:: The data ::

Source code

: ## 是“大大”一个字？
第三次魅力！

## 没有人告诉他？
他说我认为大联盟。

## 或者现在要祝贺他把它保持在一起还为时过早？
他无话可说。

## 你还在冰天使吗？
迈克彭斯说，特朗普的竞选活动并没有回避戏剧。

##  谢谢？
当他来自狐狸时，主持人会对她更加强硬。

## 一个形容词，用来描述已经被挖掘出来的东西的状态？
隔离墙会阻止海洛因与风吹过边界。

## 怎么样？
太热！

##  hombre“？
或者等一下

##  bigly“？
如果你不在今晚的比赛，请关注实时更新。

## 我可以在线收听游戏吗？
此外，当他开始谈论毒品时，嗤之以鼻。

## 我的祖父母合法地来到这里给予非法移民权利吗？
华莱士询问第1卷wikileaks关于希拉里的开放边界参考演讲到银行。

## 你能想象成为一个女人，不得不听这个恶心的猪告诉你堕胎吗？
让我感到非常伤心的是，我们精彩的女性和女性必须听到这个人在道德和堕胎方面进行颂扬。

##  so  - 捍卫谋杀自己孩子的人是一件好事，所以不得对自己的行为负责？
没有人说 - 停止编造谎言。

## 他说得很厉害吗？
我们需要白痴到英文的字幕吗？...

:::
:: The data ::

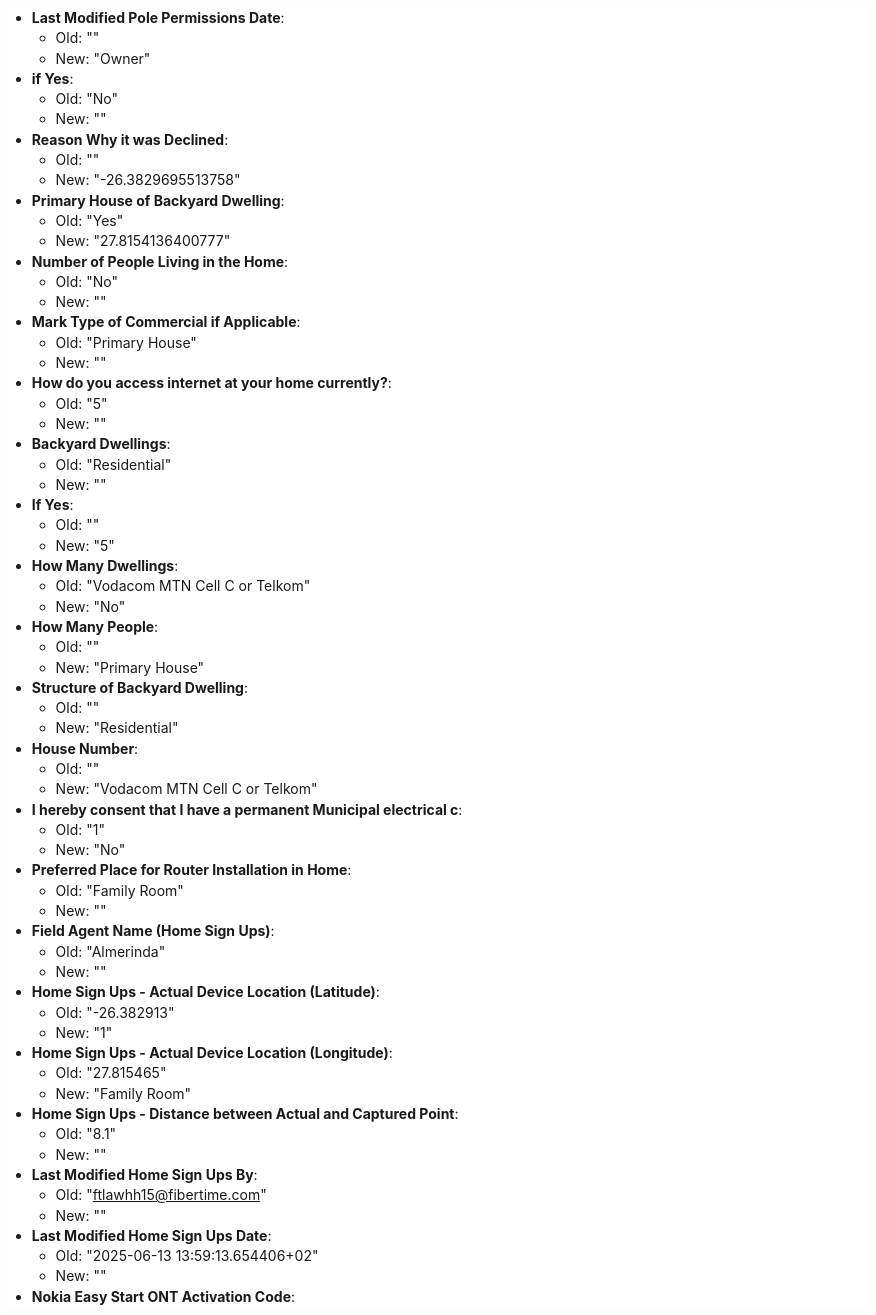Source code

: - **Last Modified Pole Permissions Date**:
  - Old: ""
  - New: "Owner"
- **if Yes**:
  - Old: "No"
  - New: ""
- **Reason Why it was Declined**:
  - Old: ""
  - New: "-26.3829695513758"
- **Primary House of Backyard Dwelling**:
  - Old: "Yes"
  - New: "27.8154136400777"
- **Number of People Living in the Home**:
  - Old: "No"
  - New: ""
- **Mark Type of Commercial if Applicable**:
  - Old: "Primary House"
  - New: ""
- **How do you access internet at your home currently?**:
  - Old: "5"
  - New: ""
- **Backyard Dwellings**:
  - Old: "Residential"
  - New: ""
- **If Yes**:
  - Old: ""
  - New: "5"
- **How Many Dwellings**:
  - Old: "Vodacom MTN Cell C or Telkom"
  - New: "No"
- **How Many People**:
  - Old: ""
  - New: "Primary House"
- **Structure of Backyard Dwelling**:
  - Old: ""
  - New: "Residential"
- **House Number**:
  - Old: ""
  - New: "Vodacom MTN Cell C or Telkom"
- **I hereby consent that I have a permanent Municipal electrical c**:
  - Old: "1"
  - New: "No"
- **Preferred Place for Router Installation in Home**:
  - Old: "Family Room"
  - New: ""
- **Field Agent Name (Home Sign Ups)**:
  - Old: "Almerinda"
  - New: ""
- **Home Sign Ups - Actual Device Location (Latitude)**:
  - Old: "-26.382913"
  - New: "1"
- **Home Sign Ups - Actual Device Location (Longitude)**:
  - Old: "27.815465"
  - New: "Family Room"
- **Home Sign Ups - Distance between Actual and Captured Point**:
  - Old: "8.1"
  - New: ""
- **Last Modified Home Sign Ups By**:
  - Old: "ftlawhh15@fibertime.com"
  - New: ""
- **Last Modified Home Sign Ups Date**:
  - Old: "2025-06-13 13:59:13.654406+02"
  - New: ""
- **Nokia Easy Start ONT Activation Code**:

:::
:: The data ::

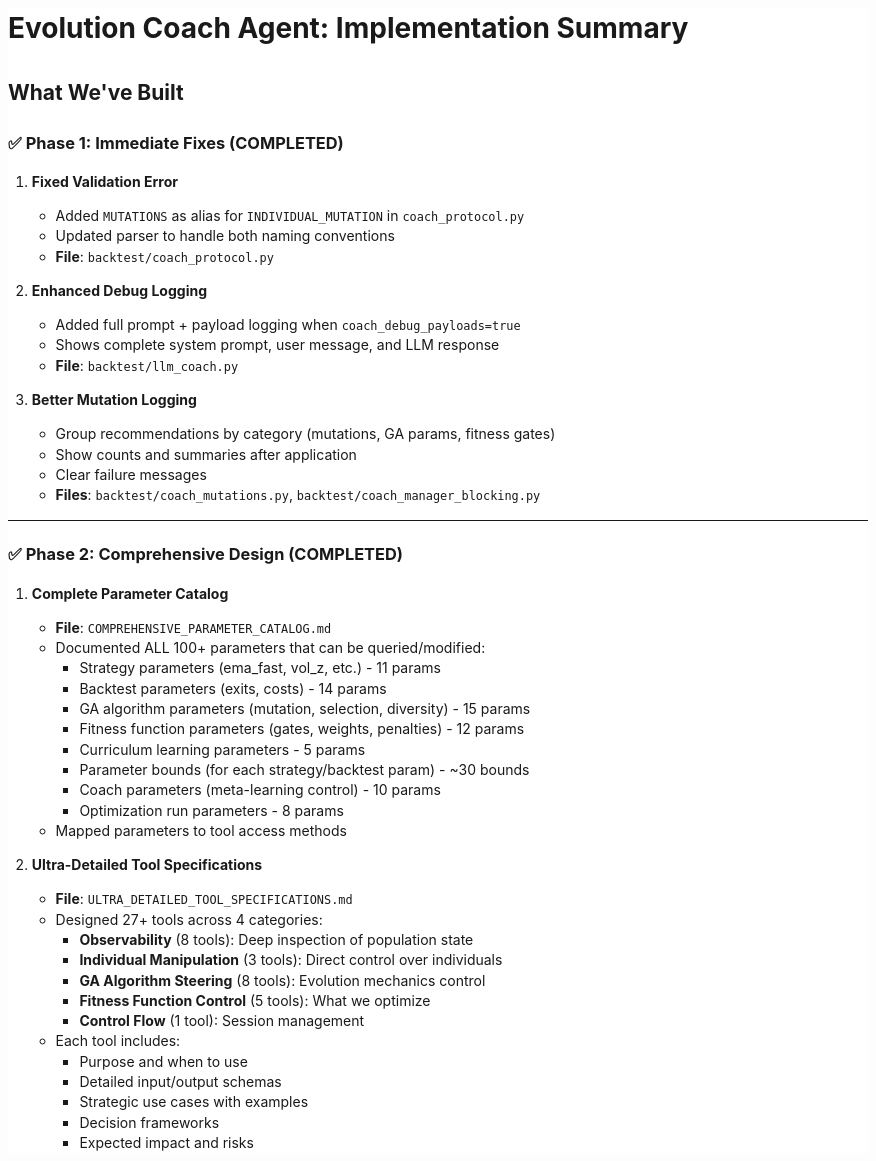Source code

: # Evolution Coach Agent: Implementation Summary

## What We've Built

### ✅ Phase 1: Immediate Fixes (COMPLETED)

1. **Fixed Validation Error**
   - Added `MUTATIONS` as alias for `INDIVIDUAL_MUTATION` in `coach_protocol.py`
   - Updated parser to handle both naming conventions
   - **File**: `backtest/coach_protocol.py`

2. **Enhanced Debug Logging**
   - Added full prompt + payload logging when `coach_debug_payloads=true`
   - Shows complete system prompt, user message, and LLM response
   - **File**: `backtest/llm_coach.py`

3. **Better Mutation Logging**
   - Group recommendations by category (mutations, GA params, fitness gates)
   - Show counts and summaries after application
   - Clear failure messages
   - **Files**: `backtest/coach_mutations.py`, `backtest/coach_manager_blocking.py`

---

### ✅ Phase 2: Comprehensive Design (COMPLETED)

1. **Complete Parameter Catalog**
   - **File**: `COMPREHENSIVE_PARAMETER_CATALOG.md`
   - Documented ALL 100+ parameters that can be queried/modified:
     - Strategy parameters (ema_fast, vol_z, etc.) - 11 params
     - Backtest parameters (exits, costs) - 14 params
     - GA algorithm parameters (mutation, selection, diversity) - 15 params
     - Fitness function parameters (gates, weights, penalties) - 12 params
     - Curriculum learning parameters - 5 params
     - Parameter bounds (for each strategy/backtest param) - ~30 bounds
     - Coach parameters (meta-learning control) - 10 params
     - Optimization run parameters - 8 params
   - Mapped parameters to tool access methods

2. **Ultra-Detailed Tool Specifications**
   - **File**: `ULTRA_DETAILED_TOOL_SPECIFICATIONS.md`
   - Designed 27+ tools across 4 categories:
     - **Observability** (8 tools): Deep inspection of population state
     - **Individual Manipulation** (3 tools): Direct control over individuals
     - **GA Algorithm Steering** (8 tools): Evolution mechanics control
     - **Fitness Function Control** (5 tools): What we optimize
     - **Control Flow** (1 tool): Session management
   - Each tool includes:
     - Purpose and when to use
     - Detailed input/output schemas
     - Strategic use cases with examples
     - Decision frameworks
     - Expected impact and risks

:::

Directions
Lines containing the word "gates": copy each of them from the material.

Solution for this problem
   - Group recommendations by category (mutations, GA params, fitness gates)
     - Fitness function parameters (gates, weights, penalties) - 12 params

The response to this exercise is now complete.